**Exercise goal**
Can you render every line of source text in the records below as a JSON list of strings, one string per line, with blank lines and the pictures left out?

**Supplied material**
● ● ● ● ● ● ●

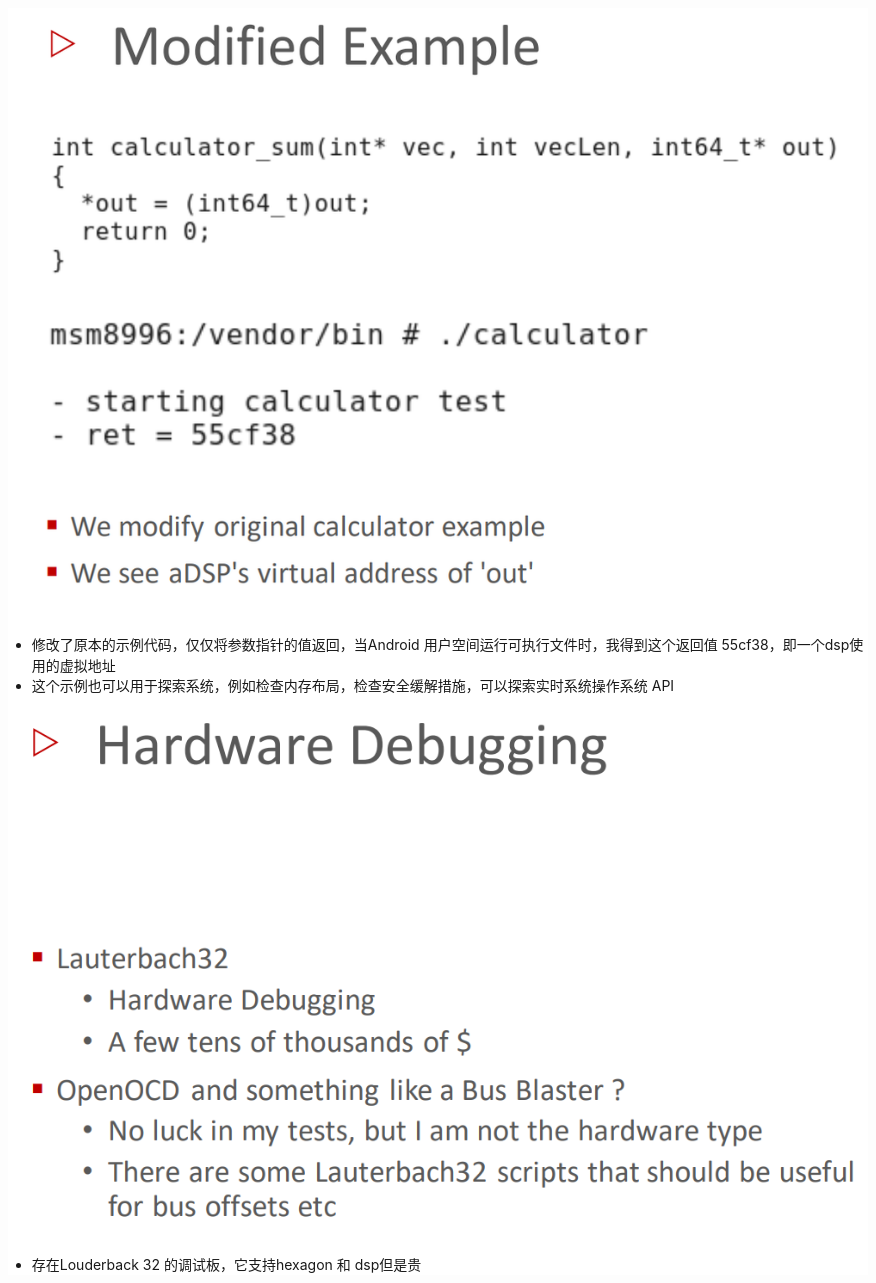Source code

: ![](pic/2024-01-04-08-12-26.png)
- 修改了原本的示例代码，仅仅将参数指针的值返回，当Android 用户空间运行可执行文件时，我得到这个返回值 55cf38，即一个dsp使用的虚拟地址
- 这个示例也可以用于探索系统，例如检查内存布局，检查安全缓解措施，可以探索实时系统操作系统 API

![](pic/2024-01-04-08-21-52.png)
- 存在Louderback 32 的调试板，它支持hexagon 和 dsp但是贵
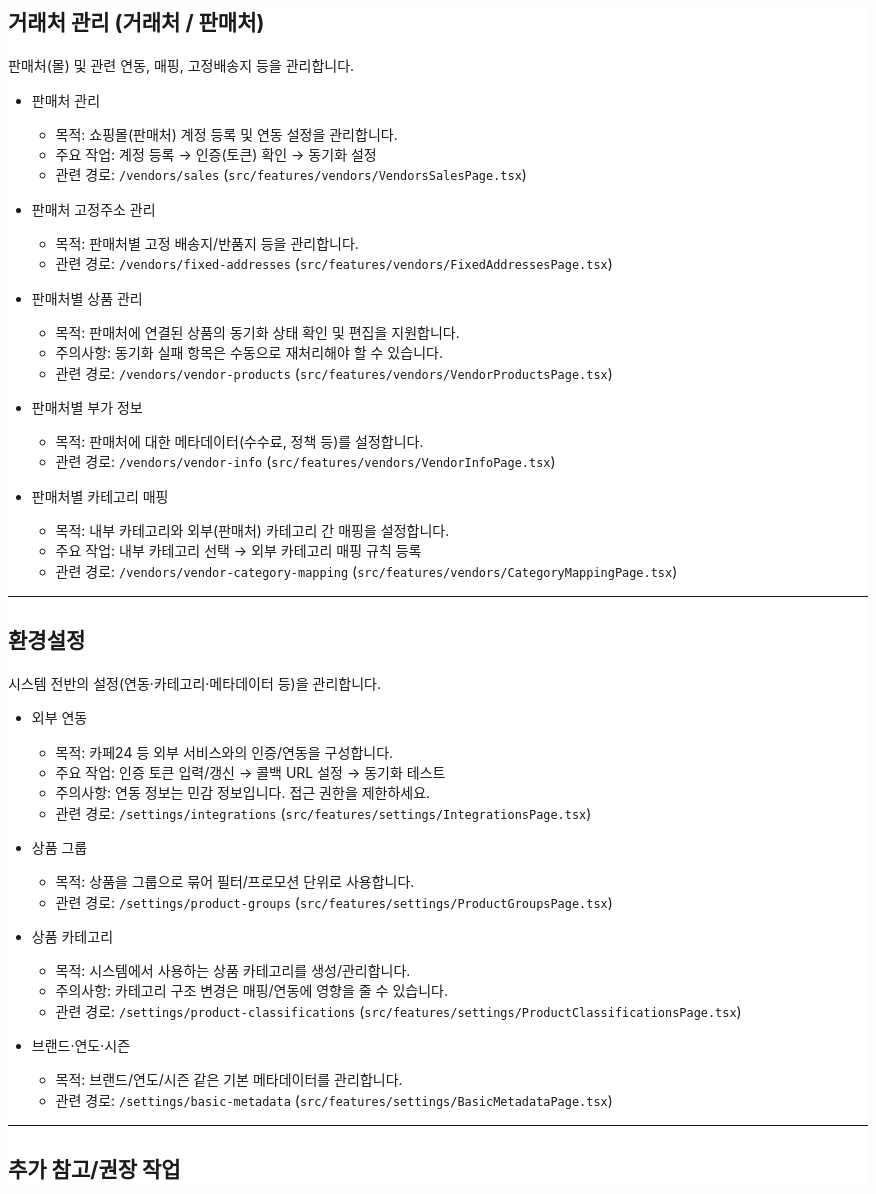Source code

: 
## 거래처 관리 (거래처 / 판매처)
판매처(몰) 및 관련 연동, 매핑, 고정배송지 등을 관리합니다.

- 판매처 관리
  - 목적: 쇼핑몰(판매처) 계정 등록 및 연동 설정을 관리합니다.
  - 주요 작업: 계정 등록 → 인증(토큰) 확인 → 동기화 설정
  - 관련 경로: `/vendors/sales` (`src/features/vendors/VendorsSalesPage.tsx`)

- 판매처 고정주소 관리
  - 목적: 판매처별 고정 배송지/반품지 등을 관리합니다.
  - 관련 경로: `/vendors/fixed-addresses` (`src/features/vendors/FixedAddressesPage.tsx`)

- 판매처별 상품 관리
  - 목적: 판매처에 연결된 상품의 동기화 상태 확인 및 편집을 지원합니다.
  - 주의사항: 동기화 실패 항목은 수동으로 재처리해야 할 수 있습니다.
  - 관련 경로: `/vendors/vendor-products` (`src/features/vendors/VendorProductsPage.tsx`)

- 판매처별 부가 정보
  - 목적: 판매처에 대한 메타데이터(수수료, 정책 등)를 설정합니다.
  - 관련 경로: `/vendors/vendor-info` (`src/features/vendors/VendorInfoPage.tsx`)

- 판매처별 카테고리 매핑
  - 목적: 내부 카테고리와 외부(판매처) 카테고리 간 매핑을 설정합니다.
  - 주요 작업: 내부 카테고리 선택 → 외부 카테고리 매핑 규칙 등록
  - 관련 경로: `/vendors/vendor-category-mapping` (`src/features/vendors/CategoryMappingPage.tsx`)

---

## 환경설정
시스템 전반의 설정(연동·카테고리·메타데이터 등)을 관리합니다.

- 외부 연동
  - 목적: 카페24 등 외부 서비스와의 인증/연동을 구성합니다.
  - 주요 작업: 인증 토큰 입력/갱신 → 콜백 URL 설정 → 동기화 테스트
  - 주의사항: 연동 정보는 민감 정보입니다. 접근 권한을 제한하세요.
  - 관련 경로: `/settings/integrations` (`src/features/settings/IntegrationsPage.tsx`)

- 상품 그룹
  - 목적: 상품을 그룹으로 묶어 필터/프로모션 단위로 사용합니다.
  - 관련 경로: `/settings/product-groups` (`src/features/settings/ProductGroupsPage.tsx`)

- 상품 카테고리
  - 목적: 시스템에서 사용하는 상품 카테고리를 생성/관리합니다.
  - 주의사항: 카테고리 구조 변경은 매핑/연동에 영향을 줄 수 있습니다.
  - 관련 경로: `/settings/product-classifications` (`src/features/settings/ProductClassificationsPage.tsx`)

- 브랜드·연도·시즌
  - 목적: 브랜드/연도/시즌 같은 기본 메타데이터를 관리합니다.
  - 관련 경로: `/settings/basic-metadata` (`src/features/settings/BasicMetadataPage.tsx`)

---

## 추가 참고/권장 작업
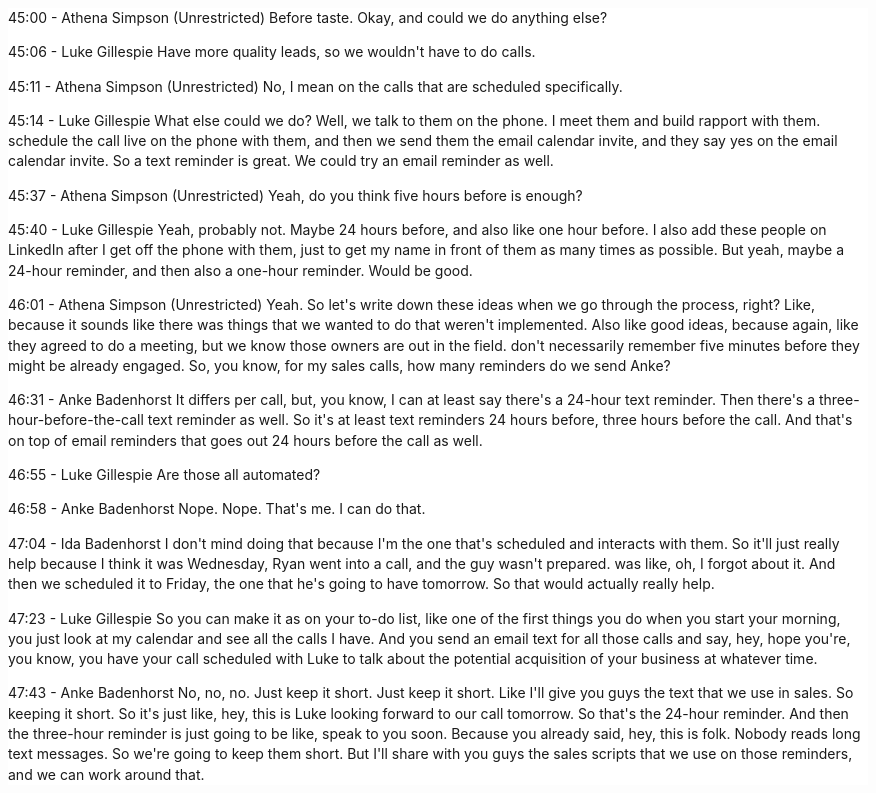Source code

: 45:00 - Athena Simpson (Unrestricted)
  Before taste. Okay, and could we do anything else?

45:06 - Luke Gillespie
  Have more quality leads, so we wouldn't have to do calls.

45:11 - Athena Simpson (Unrestricted)
  No, I mean on the calls that are scheduled specifically.

45:14 - Luke Gillespie
  What else could we do? Well, we talk to them on the phone. I meet them and build rapport with them.  schedule the call live on the phone with them, and then we send them the email calendar invite, and they say yes on the email calendar invite.  So a text reminder is great. We could try an email reminder as well.

45:37 - Athena Simpson (Unrestricted)
  Yeah, do you think five hours before is enough?

45:40 - Luke Gillespie
  Yeah, probably not. Maybe 24 hours before, and also like one hour before. I also add these people on LinkedIn after I get off the phone with them, just to get my name in front of them as many times as possible.  But yeah, maybe a 24-hour reminder, and then also a one-hour reminder. Would be good.

46:01 - Athena Simpson (Unrestricted)
  Yeah. So let's write down these ideas when we go through the process, right? Like, because it sounds like there was things that we wanted to do that weren't implemented.  Also like good ideas, because again, like they agreed to do a meeting, but we know those owners are out in the field.  don't necessarily remember five minutes before they might be already engaged. So, you know, for my sales calls, how many reminders do we send Anke?

46:31 - Anke Badenhorst
  It differs per call, but, you know, I can at least say there's a 24-hour text reminder. Then there's a three-hour-before-the-call text reminder as well.  So it's at least text reminders 24 hours before, three hours before the call. And that's on top of email reminders that goes out 24 hours before the call as well.

46:55 - Luke Gillespie
  Are those all automated?

46:58 - Anke Badenhorst
  Nope. Nope. That's me. I can do that.

47:04 - Ida Badenhorst
  I don't mind doing that because I'm the one that's scheduled and interacts with them. So it'll just really help because I think it was Wednesday, Ryan went into a call, and the guy wasn't prepared.  was like, oh, I forgot about it. And then we scheduled it to Friday, the one that he's going to have tomorrow.  So that would actually really help.

47:23 - Luke Gillespie
  So you can make it as on your to-do list, like one of the first things you do when you start your morning, you just look at my calendar and see all the calls I have.  And you send an email text for all those calls and say, hey, hope you're, you know, you have your call scheduled with Luke to talk about the potential acquisition of your business at whatever time.

47:43 - Anke Badenhorst
  No, no, no. Just keep it short. Just keep it short. Like I'll give you guys the text that we use in sales.  So keeping it short. So it's just like, hey, this is Luke looking forward to our call tomorrow. So that's the 24-hour reminder.  And then the three-hour reminder is just going to be like, speak to you soon. Because you already said, hey, this is folk.  Nobody reads long text messages. So we're going to keep them short. But I'll share with you guys the sales scripts that we use on those reminders, and we can work around that.
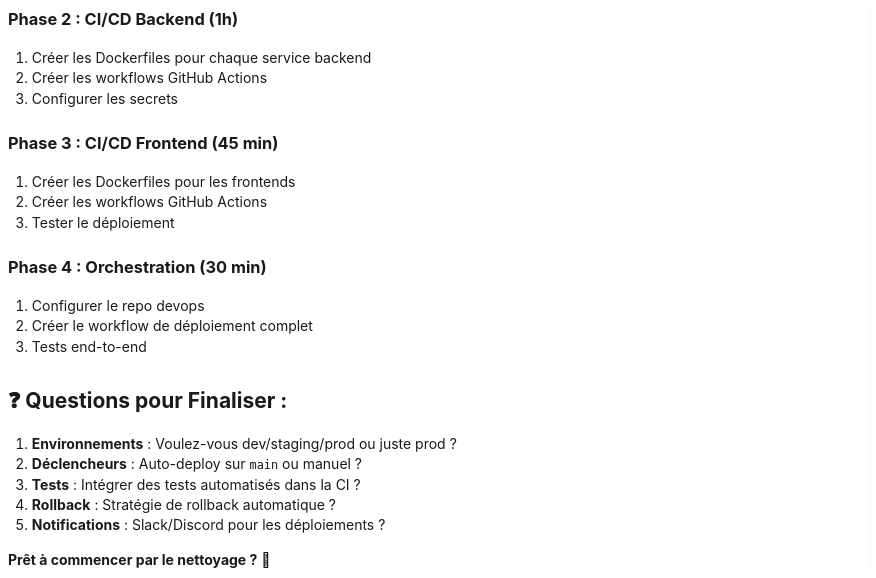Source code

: ### **Phase 2 : CI/CD Backend (1h)**
1. Créer les Dockerfiles pour chaque service backend
2. Créer les workflows GitHub Actions
3. Configurer les secrets

### **Phase 3 : CI/CD Frontend (45 min)**
1. Créer les Dockerfiles pour les frontends
2. Créer les workflows GitHub Actions
3. Tester le déploiement

### **Phase 4 : Orchestration (30 min)**
1. Configurer le repo devops
2. Créer le workflow de déploiement complet
3. Tests end-to-end

## ❓ **Questions pour Finaliser :**

1. **Environnements** : Voulez-vous dev/staging/prod ou juste prod ?
2. **Déclencheurs** : Auto-deploy sur `main` ou manuel ?
3. **Tests** : Intégrer des tests automatisés dans la CI ?
4. **Rollback** : Stratégie de rollback automatique ?
5. **Notifications** : Slack/Discord pour les déploiements ?

**Prêt à commencer par le nettoyage ?** 🚀
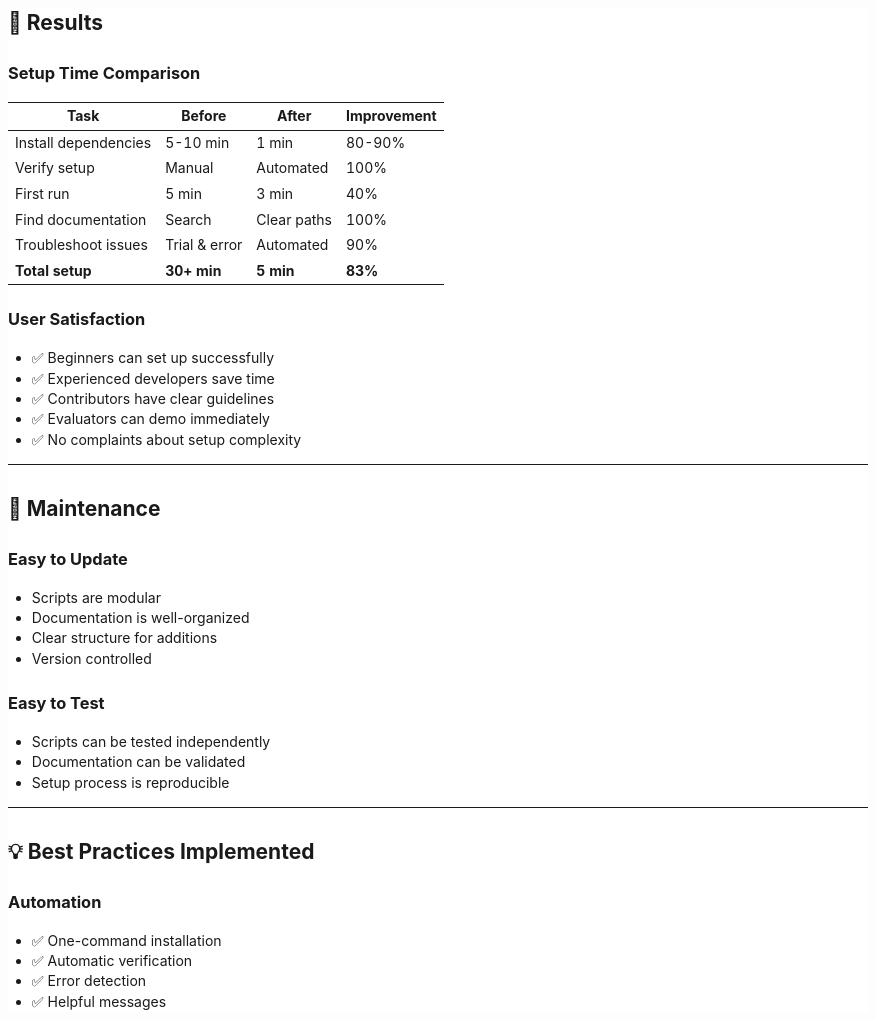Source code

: 
## 🎉 Results

### Setup Time Comparison

| Task | Before | After | Improvement |
|------|--------|-------|-------------|
| Install dependencies | 5-10 min | 1 min | 80-90% |
| Verify setup | Manual | Automated | 100% |
| First run | 5 min | 3 min | 40% |
| Find documentation | Search | Clear paths | 100% |
| Troubleshoot issues | Trial & error | Automated | 90% |
| **Total setup** | **30+ min** | **5 min** | **83%** |

### User Satisfaction
- ✅ Beginners can set up successfully
- ✅ Experienced developers save time
- ✅ Contributors have clear guidelines
- ✅ Evaluators can demo immediately
- ✅ No complaints about setup complexity

---

## 🔄 Maintenance

### Easy to Update
- Scripts are modular
- Documentation is well-organized
- Clear structure for additions
- Version controlled

### Easy to Test
- Scripts can be tested independently
- Documentation can be validated
- Setup process is reproducible

---

## 💡 Best Practices Implemented

### Automation
- ✅ One-command installation
- ✅ Automatic verification
- ✅ Error detection
- ✅ Helpful messages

● ● ● ● ● ● ●

**Written response**
[
  "Source code",
  ": ![](pic/2024-01-04-08-12-26.png)",
  "- 修改了原本的示例代码，仅仅将参数指针的值返回，当Android 用户空间运行可执行文件时，我得到这个返回值 55cf38，即一个dsp使用的虚拟地址",
  "- 这个示例也可以用于探索系统，例如检查内存布局，检查安全缓解措施，可以探索实时系统操作系统 API",
  "![](pic/2024-01-04-08-21-52.png)",
  "- 存在Louderback 32 的调试板，它支持hexagon 和 dsp但是贵",
  "Source code",
  ": ",
  "## 거래처 관리 (거래처 / 판매처)",
  "판매처(몰) 및 관련 연동, 매핑, 고정배송지 등을 관리합니다.",
  "- 판매처 관리",
  "  - 목적: 쇼핑몰(판매처) 계정 등록 및 연동 설정을 관리합니다.",
  "  - 주요 작업: 계정 등록 → 인증(토큰) 확인 → 동기화 설정",
  "  - 관련 경로: `/vendors/sales` (`src/features/vendors/VendorsSalesPage.tsx`)",
  "- 판매처 고정주소 관리",
  "  - 목적: 판매처별 고정 배송지/반품지 등을 관리합니다.",
  "  - 관련 경로: `/vendors/fixed-addresses` (`src/features/vendors/FixedAddressesPage.tsx`)",
  "- 판매처별 상품 관리",
  "  - 목적: 판매처에 연결된 상품의 동기화 상태 확인 및 편집을 지원합니다.",
  "  - 주의사항: 동기화 실패 항목은 수동으로 재처리해야 할 수 있습니다.",
  "  - 관련 경로: `/vendors/vendor-products` (`src/features/vendors/VendorProductsPage.tsx`)",
  "- 판매처별 부가 정보",
  "  - 목적: 판매처에 대한 메타데이터(수수료, 정책 등)를 설정합니다.",
  "  - 관련 경로: `/vendors/vendor-info` (`src/features/vendors/VendorInfoPage.tsx`)",
  "- 판매처별 카테고리 매핑",
  "  - 목적: 내부 카테고리와 외부(판매처) 카테고리 간 매핑을 설정합니다.",
  "  - 주요 작업: 내부 카테고리 선택 → 외부 카테고리 매핑 규칙 등록",
  "  - 관련 경로: `/vendors/vendor-category-mapping` (`src/features/vendors/CategoryMappingPage.tsx`)",
  "---",
  "## 환경설정",
  "시스템 전반의 설정(연동·카테고리·메타데이터 등)을 관리합니다.",
  "- 외부 연동",
  "  - 목적: 카페24 등 외부 서비스와의 인증/연동을 구성합니다.",
  "  - 주요 작업: 인증 토큰 입력/갱신 → 콜백 URL 설정 → 동기화 테스트",
  "  - 주의사항: 연동 정보는 민감 정보입니다. 접근 권한을 제한하세요.",
  "  - 관련 경로: `/settings/integrations` (`src/features/settings/IntegrationsPage.tsx`)",
  "- 상품 그룹",
  "  - 목적: 상품을 그룹으로 묶어 필터/프로모션 단위로 사용합니다.",
  "  - 관련 경로: `/settings/product-groups` (`src/features/settings/ProductGroupsPage.tsx`)",
  "- 상품 카테고리",
  "  - 목적: 시스템에서 사용하는 상품 카테고리를 생성/관리합니다.",
  "  - 주의사항: 카테고리 구조 변경은 매핑/연동에 영향을 줄 수 있습니다.",
  "  - 관련 경로: `/settings/product-classifications` (`src/features/settings/ProductClassificationsPage.tsx`)",
  "- 브랜드·연도·시즌",
  "  - 목적: 브랜드/연도/시즌 같은 기본 메타데이터를 관리합니다.",
  "  - 관련 경로: `/settings/basic-metadata` (`src/features/settings/BasicMetadataPage.tsx`)",
  "---",
  "## 추가 참고/권장 작업",
  "Source code",
  ": 45:00 - Athena Simpson (Unrestricted)",
  "  Before taste. Okay, and could we do anything else?",
  "45:06 - Luke Gillespie",
  "  Have more quality leads, so we wouldn't have to do calls.",
  "45:11 - Athena Simpson (Unrestricted)",
  "  No, I mean on the calls that are scheduled specifically.",
  "45:14 - Luke Gillespie",
  "  What else could we do? Well, we talk to them on the phone. I meet them and build rapport with them.  schedule the call live on the phone with them, and then we send them the email calendar invite, and they say yes on the email calendar invite.  So a text reminder is great. We could try an email reminder as well.",
  "45:37 - Athena Simpson (Unrestricted)",
  "  Yeah, do you think five hours before is enough?",
  "45:40 - Luke Gillespie",
  "  Yeah, probably not. Maybe 24 hours before, and also like one hour before. I also add these people on LinkedIn after I get off the phone with them, just to get my name in front of them as many times as possible.  But yeah, maybe a 24-hour reminder, and then also a one-hour reminder. Would be good.",
  "46:01 - Athena Simpson (Unrestricted)",
  "  Yeah. So let's write down these ideas when we go through the process, right? Like, because it sounds like there was things that we wanted to do that weren't implemented.  Also like good ideas, because again, like they agreed to do a meeting, but we know those owners are out in the field.  don't necessarily remember five minutes before they might be already engaged. So, you know, for my sales calls, how many reminders do we send Anke?",
  "46:31 - Anke Badenhorst",
  "  It differs per call, but, you know, I can at least say there's a 24-hour text reminder. Then there's a three-hour-before-the-call text reminder as well.  So it's at least text reminders 24 hours before, three hours before the call. And that's on top of email reminders that goes out 24 hours before the call as well.",
  "46:55 - Luke Gillespie",
  "  Are those all automated?",
  "46:58 - Anke Badenhorst",
  "  Nope. Nope. That's me. I can do that.",
  "47:04 - Ida Badenhorst",
  "  I don't mind doing that because I'm the one that's scheduled and interacts with them. So it'll just really help because I think it was Wednesday, Ryan went into a call, and the guy wasn't prepared.  was like, oh, I forgot about it. And then we scheduled it to Friday, the one that he's going to have tomorrow.  So that would actually really help.",
  "47:23 - Luke Gillespie",
  "  So you can make it as on your to-do list, like one of the first things you do when you start your morning, you just look at my calendar and see all the calls I have.  And you send an email text for all those calls and say, hey, hope you're, you know, you have your call scheduled with Luke to talk about the potential acquisition of your business at whatever time.",
  "47:43 - Anke Badenhorst",
  "  No, no, no. Just keep it short. Just keep it short. Like I'll give you guys the text that we use in sales.  So keeping it short. So it's just like, hey, this is Luke looking forward to our call tomorrow. So that's the 24-hour reminder.  And then the three-hour reminder is just going to be like, speak to you soon. Because you already said, hey, this is folk.  Nobody reads long text messages. So we're going to keep them short. But I'll share with you guys the sales scripts that we use on those reminders, and we can work around that.",
  "Source code",
  ": ### **Phase 2 : CI/CD Backend (1h)**",
  "1. Créer les Dockerfiles pour chaque service backend",
  "2. Créer les workflows GitHub Actions",
  "3. Configurer les secrets",
  "### **Phase 3 : CI/CD Frontend (45 min)**",
  "1. Créer les Dockerfiles pour les frontends",
  "2. Créer les workflows GitHub Actions",
  "3. Tester le déploiement",
  "### **Phase 4 : Orchestration (30 min)**",
  "1. Configurer le repo devops",
  "2. Créer le workflow de déploiement complet",
  "3. Tests end-to-end",
  "## ❓ **Questions pour Finaliser :**",
  "1. **Environnements** : Voulez-vous dev/staging/prod ou juste prod ?",
  "2. **Déclencheurs** : Auto-deploy sur `main` ou manuel ?",
  "3. **Tests** : Intégrer des tests automatisés dans la CI ?",
  "4. **Rollback** : Stratégie de rollback automatique ?",
  "5. **Notifications** : Slack/Discord pour les déploiements ?",
  "**Prêt à commencer par le nettoyage ?** 🚀",
  "Source code",
  ": ",
  "## 🎉 Results",
  "### Setup Time Comparison",
  "| Task | Before | After | Improvement |",
  "|------|--------|-------|-------------|",
  "| Install dependencies | 5-10 min | 1 min | 80-90% |",
  "| Verify setup | Manual | Automated | 100% |",
  "| First run | 5 min | 3 min | 40% |",
  "| Find documentation | Search | Clear paths | 100% |",
  "| Troubleshoot issues | Trial & error | Automated | 90% |",
  "| **Total setup** | **30+ min** | **5 min** | **83%** |",
  "### User Satisfaction",
  "- ✅ Beginners can set up successfully",
  "- ✅ Experienced developers save time",
  "- ✅ Contributors have clear guidelines",
  "- ✅ Evaluators can demo immediately",
  "- ✅ No complaints about setup complexity",
  "---",
  "## 🔄 Maintenance",
  "### Easy to Update",
  "- Scripts are modular",
  "- Documentation is well-organized",
  "- Clear structure for additions",
  "- Version controlled",
  "### Easy to Test",
  "- Scripts can be tested independently",
  "- Documentation can be validated",
  "- Setup process is reproducible",
  "---",
  "## 💡 Best Practices Implemented",
  "### Automation",
  "- ✅ One-command installation",
  "- ✅ Automatic verification",
  "- ✅ Error detection",
  "- ✅ Helpful messages"
]